A protest against the CAA and NRC in Chennai. Photo: PTI/R. Senthil Kumar

In doing so they also put forward a new narrative of ‘who is Indian,’ that foregrounds a different form and content of democracy, and nationalism. If sustained despite increasing possibilities of repression, such formations of the asli People, the unmayana Makkal, hold potential for arresting or even wresting the grip of the leader over claims to ‘the People’. 

Yet, heeding Chatterjee’s cautionary note, it remains to be seen how this ‘authentic People’ will negotiate the power of the capitalist classes. After the latter’s effusive welcoming of the supreme leader in 2014, the clear economic devastation and a near-permanent state of civil unrest could demand some rethinking, if not abandoning by the bourgeoisie of authoritarian populism. Much is unclear however. 

The asli People need to work with or through key contradictions in society, or what Chatterjee calls faultlines. Here, Hindutva, caste and gender (none of which is explored at any length in the book) need to be part of the reimagination of a new narrative, especially to foreground questions of difference and representation in the ‘people-nation’. 

Following the work of Arthur Rosenberg on fascism, Hindutva can be viewed primarily as a mass phenomenon (having its basis in cultural capillaries of Indian social life) with essentially anti-liberal, anti-left and counter-revolutionary capitalist tendencies.

Against Hindutva’s anti-liberal register, there is now a growing movement to defend the Constitution, to demand fundamental rights, rule of law, safeguarding of minority rights and the rights against discrimination be respected. This is the pressure point where Hindutva is pushed on the backfoot, unable to undertake the radical overturning of the Constitution it so yearns for.

On this register, exist the identitarian contradictions between Hinduism and Hindutva, and between Hindi and other linguistic identities – two of the foundational triad of Hindu, Hindi, Hindustan.

An anti-CAA rally. Photo: PTI

The Sangh today is premised on blurring the distinction between Hinduism and Hindutva, clearly claiming representational authority to speak for all Hindus. Only when more people speak out as Hindus against Hindutva, when more savarnas and Dalits defy caste strictures to reveal the systemic nature of caste supremacist attitudes and relations in India, and when more regional identities assert themselves against hegemonic Hindi and Hindutva will this contradiction be elaborated (the last point being noted to Chatterjee).

Finally, in opposition to the clearly brahmanical and anti-left moves of Hindutva, we can expect to see an emerging Dalit-led resistance for a united front with Adivasi and Muslims, a militant student movement showing the spirit of azadi, and hopefully a reimagined left collectivisation broadened to bring in the citizen-subject of the informal sector. 
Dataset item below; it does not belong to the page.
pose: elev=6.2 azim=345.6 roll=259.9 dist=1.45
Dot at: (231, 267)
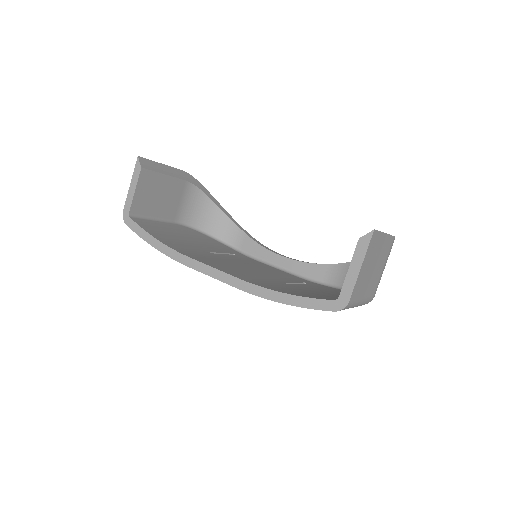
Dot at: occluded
However, Hindutva’s counterrevolutionary capitalist zeal cannot be underestimated for its utility to capital. Despite major failures in the first term (demonetisation, GST, and stalled infrastructural projects), there were significant anti-labor successes (draconian labor reforms and ease of business).
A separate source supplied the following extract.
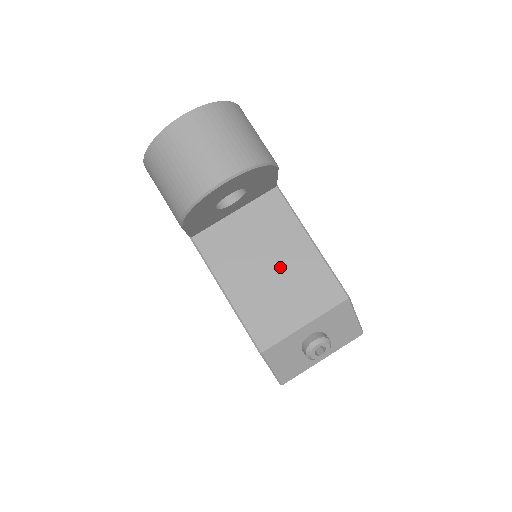
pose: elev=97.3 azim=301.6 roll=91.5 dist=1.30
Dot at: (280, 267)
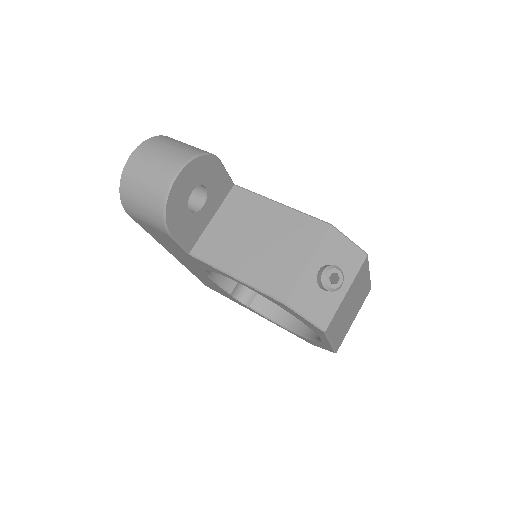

Consequently, capital could simply put the leader on notice to get back to 2014-mode. There is, however, the now firmly-out-of-the-bottle genie of virulently toxic Hindutva including storm-troopers and the daily dose of demagogic ‘national renewal’ that emanates from the ruling party’s tentacular existence. 

Capital will not be able to tame that genie. Only the rising phoenix of the asli People armed with a new narrative can do that. The question is: will the capitalist classes themselves see their interests better served by the ‘authentic People’?

Dr. Balmurli Natrajan is professor, Department of Anthropology, William Paterson University of New Jersey.